Attività a:
Trascrivi senza modifiche le righe dell'elenco dall'inizio fino alla riga che contiene "22: (483, 36)", inclusa.

· · · · · · ·

La Legge 22 maggio 2015, n. 68 ha riformato i reati ambientali con l’obiettivo di innalzare il livello di protezione della salute e del patrimonio naturalistico.

Il titolo VI-bis del Codice penale contempla ora i “Delitti contro l’ambiente” agli articoli da 452-bis a 452-terdecies, dove sono previsti i nuovi reati ambientali. Per i fatti più gravi la legge ora prevede pene alquanto elevate.

 

Inquinamento (art. 452 bis Cp) e disastro ambientale (art. 452 ter Cp) rappresentano i cardini del sistema. 

 

L'inquinamento viene punito con pene detentive che vanno da un minimo di 2 ad un massimo di 6 anni, mentre il disastro sanziona la condotta tipica con la reclusione da 5 a 15 anni di reclusione. È stata prevista inoltre la pena accessoria della incapacità di contrattare con la Pubblica Amministrazione per le fattispecie di inquinamento ambientale, disastro ambientale, traffico ed abbandono di materiale radioattivo, impedimento di controllo e traffico illecito di rifiuti (già previsto all'interno del Codice dell’Ambiente). 

 

Con l'aggravio delle pene pure i termini della prescrizione  hanno subito un allungamento.

· · · · · · ·

Attività b:
Riscrivi il passo del testo sui reati ambientali da "L'inquinamento viene punito" a "del Codice dell’Ambiente).", mettendo "detenzione" al posto di "reclusione".

Voci del dataset:
· · · · · · ·

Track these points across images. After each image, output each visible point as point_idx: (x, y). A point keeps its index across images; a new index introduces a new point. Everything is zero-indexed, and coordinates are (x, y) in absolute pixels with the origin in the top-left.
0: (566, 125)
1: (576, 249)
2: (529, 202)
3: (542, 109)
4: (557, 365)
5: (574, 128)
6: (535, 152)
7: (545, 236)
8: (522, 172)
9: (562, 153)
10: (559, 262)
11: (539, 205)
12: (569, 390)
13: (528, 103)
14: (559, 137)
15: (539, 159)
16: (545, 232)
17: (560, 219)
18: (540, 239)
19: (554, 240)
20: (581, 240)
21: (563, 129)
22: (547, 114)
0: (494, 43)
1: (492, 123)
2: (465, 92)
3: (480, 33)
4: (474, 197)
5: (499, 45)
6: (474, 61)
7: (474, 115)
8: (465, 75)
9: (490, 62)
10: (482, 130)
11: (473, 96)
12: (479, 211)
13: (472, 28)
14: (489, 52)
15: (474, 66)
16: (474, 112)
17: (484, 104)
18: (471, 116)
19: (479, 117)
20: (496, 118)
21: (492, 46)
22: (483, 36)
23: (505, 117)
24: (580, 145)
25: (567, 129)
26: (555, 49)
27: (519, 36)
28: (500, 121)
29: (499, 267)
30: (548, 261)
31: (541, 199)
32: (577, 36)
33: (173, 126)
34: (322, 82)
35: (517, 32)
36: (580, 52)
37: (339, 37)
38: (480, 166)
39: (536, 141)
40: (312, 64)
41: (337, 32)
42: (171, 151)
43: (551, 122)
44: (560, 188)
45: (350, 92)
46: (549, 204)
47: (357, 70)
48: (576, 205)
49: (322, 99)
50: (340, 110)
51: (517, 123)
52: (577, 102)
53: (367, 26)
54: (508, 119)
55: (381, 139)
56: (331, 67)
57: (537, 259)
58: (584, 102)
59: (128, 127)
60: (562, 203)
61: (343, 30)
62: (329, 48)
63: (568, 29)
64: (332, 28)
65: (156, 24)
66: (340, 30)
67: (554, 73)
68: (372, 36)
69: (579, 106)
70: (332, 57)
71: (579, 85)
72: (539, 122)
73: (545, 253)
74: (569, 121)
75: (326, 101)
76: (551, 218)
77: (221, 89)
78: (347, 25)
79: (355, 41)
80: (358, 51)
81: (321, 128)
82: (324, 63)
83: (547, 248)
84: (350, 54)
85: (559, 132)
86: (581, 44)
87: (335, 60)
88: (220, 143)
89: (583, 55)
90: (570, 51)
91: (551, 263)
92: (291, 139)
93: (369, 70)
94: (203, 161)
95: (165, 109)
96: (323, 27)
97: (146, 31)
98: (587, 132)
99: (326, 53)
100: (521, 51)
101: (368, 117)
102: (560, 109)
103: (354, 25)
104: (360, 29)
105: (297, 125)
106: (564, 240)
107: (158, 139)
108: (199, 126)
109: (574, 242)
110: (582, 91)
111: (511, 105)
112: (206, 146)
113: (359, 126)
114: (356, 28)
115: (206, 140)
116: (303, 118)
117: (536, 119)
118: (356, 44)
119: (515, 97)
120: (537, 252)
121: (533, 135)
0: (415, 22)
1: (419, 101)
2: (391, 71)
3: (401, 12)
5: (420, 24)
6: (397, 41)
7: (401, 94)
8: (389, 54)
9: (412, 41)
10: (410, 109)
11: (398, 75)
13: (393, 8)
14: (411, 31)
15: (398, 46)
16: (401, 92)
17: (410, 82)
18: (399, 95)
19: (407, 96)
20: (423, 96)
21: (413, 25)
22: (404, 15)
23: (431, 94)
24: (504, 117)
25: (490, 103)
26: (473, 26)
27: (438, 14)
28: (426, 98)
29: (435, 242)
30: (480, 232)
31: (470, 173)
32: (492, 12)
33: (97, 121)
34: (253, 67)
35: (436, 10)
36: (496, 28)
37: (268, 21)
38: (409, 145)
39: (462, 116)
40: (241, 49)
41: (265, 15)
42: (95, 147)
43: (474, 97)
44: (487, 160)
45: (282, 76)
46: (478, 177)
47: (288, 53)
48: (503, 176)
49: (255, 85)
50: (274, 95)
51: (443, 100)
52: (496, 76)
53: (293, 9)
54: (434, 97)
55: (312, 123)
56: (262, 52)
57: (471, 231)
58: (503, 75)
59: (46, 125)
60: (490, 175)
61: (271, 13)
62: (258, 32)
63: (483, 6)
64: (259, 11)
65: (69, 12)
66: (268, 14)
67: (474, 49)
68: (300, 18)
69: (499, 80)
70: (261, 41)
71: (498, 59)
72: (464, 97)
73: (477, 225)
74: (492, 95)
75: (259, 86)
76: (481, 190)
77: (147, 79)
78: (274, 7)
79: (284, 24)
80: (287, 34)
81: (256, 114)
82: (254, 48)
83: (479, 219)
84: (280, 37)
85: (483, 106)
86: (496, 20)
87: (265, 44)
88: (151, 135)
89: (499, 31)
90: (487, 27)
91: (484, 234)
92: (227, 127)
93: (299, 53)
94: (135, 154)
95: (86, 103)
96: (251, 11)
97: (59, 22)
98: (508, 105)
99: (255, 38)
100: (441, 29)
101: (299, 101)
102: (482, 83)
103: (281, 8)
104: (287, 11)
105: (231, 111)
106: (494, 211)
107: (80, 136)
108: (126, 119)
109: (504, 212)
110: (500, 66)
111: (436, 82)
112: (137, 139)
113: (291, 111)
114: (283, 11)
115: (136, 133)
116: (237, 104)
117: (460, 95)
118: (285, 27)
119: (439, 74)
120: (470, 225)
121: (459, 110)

· · · · · · ·

Spazio risposta a:
Track these points across images. After each image, output each visible point as point_idx: (x, y). A point keeps its index across images; a new index introduces a new point. Everything is zero-indexed, and coordinates are (x, y) in absolute pixels with the origin in the top-left.
0: (566, 125)
1: (576, 249)
2: (529, 202)
3: (542, 109)
4: (557, 365)
5: (574, 128)
6: (535, 152)
7: (545, 236)
8: (522, 172)
9: (562, 153)
10: (559, 262)
11: (539, 205)
12: (569, 390)
13: (528, 103)
14: (559, 137)
15: (539, 159)
16: (545, 232)
17: (560, 219)
18: (540, 239)
19: (554, 240)
20: (581, 240)
21: (563, 129)
22: (547, 114)
0: (494, 43)
1: (492, 123)
2: (465, 92)
3: (480, 33)
4: (474, 197)
5: (499, 45)
6: (474, 61)
7: (474, 115)
8: (465, 75)
9: (490, 62)
10: (482, 130)
11: (473, 96)
12: (479, 211)
13: (472, 28)
14: (489, 52)
15: (474, 66)
16: (474, 112)
17: (484, 104)
18: (471, 116)
19: (479, 117)
20: (496, 118)
21: (492, 46)
22: (483, 36)

Spazio risposta b:
L'inquinamento viene punito con pene detentive che vanno da un minimo di 2 ad un massimo di 6 anni, mentre il disastro sanziona la condotta tipica con la detenzione da 5 a 15 anni di detenzione. È stata prevista inoltre la pena accessoria della incapacità di contrattare con la Pubblica Amministrazione per le fattispecie di inquinamento ambientale, disastro ambientale, traffico ed abbandono di materiale radioattivo, impedimento di controllo e traffico illecito di rifiuti (già previsto all'interno del Codice dell’Ambiente).